I pass out the Naming Quadrilateral reference sheet. We fill in the missing descriptions on the back. I go over how to use the series of questions to identify the first quadrilateral on the Practice page as an example. I walk around to make sure students are writing the specific characteristics of the rhombus under “How do you know?”
I give students 3-5 minutes to classify and write their answers. I walk around and monitor student progress. Some students may struggle with number 2 and 4 if they compare the side lengths visually. I have rulers available if students want to use them to compare side lengths.
When most students are finished we quickly review a couple of the examples and reasoning behind the answers.
We work through number one together. I remind students that they have their Naming Quadrilaterals reference sheet and I have rulers available if needed. For part (a) I want students to explain that the missing coordinate must be (8,9) because a rectangle must have 2 sets of parallel sides. If you place a point at (7,9) or (9,9) the quadrilateral will only have 1 set of parallel sides, making it a trapezoid. We review perimeter and area of a rectangle and calculate them accordingly. I have students think-pair- share about part (d). See my video on Think-Pair-Share in my Strategy folder for an explanation. Some students may say no, since the quadrilateral has 4, sides, 4 right angles and 2 sets of parallel sides, it is a rectangle. Other students may say that it meets the criteria of a parallelogram, since it has 4 sides and 2 sets of parallel sides. Both of these arguments are correct. If I asked what would be the most specific name for this quadrilateral, the answer would have to be rectangle.
Students work on numbers 2-5 independently. I tell students that if they are stuck to 1) use their reference sheets, 2) ask a neighbor, 3) ask the teacher. During this time I am also looking to see what strategies students are using on problem 3 so I can have students share during the closure. When students have completed a problem, they raise their hand. I quickly scan their work. If their work is adequate, I send them to the posted keys to check their answers. See my video Posting A Key in my Strategy folder for more details. If students are struggling here are a few things I may do:
- Tell them to go back and use their Naming Quadrilaterals sheet to help them.
- Give them the MCAS Reference Sheet to find formulas for area and perimeter.

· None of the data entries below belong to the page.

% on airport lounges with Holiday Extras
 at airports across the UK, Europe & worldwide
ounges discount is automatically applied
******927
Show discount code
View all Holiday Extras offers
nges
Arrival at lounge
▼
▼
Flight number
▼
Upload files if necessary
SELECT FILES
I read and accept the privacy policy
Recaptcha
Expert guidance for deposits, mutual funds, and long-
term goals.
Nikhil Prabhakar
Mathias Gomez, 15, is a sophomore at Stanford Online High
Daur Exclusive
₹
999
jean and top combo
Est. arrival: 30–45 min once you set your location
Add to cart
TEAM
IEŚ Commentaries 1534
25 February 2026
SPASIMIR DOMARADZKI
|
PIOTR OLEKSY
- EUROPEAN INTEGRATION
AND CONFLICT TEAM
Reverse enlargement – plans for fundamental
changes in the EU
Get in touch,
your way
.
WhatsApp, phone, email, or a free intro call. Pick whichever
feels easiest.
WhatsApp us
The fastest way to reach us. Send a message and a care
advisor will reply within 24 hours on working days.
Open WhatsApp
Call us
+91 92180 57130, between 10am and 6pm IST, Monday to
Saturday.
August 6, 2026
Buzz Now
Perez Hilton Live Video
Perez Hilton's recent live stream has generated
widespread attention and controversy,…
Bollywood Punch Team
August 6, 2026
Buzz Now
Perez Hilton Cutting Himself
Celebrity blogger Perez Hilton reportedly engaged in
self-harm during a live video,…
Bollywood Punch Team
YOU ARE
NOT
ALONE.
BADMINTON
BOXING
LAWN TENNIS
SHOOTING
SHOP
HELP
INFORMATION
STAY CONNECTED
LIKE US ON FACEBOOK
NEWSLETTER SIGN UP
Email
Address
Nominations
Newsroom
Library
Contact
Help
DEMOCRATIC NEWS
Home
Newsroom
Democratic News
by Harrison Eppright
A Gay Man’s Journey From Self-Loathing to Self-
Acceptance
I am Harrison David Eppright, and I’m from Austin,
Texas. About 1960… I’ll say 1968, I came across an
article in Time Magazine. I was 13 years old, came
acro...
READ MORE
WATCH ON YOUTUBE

- Have them pair up with someone to help trouble shoot.
- Have them join other students who are struggling and work with me at a small table.
If students are successful on these problems and finish early here are some options:
- Ask them to create and plot 3 different rectangles that have the same perimeter as Carrie’s garden in problem 4. What do they notice about the area of the different rectangles?
- Ask them to create and plot a parallelogram and trapezoid that have the same area as the rhombus in problem 5.
- Ask them to serve as a helper for students who are struggling.
Closure and Ticket to Go
Together we work through problem 3. I ask a student to share the most specific name of the quadrilateral and have other students add details/terms if needed. I ask a student to share how he/she found the answer to parts (c) and (d). I choose 1-2 students to display their work under the document camera and explain how they found the area for the trapezoid. Some students may split it into a square and a triangle and find the areas. Other students may split the trapezoid into two triangles and find the area. Students who struggle with using formulas may count the full squares and ½ squares and add them up. I encourage students to use formulas to find the area.
With the remaining time I pass out the ticket to go and have students complete it. I also collect their work so that I can see how individual students tackled the problems.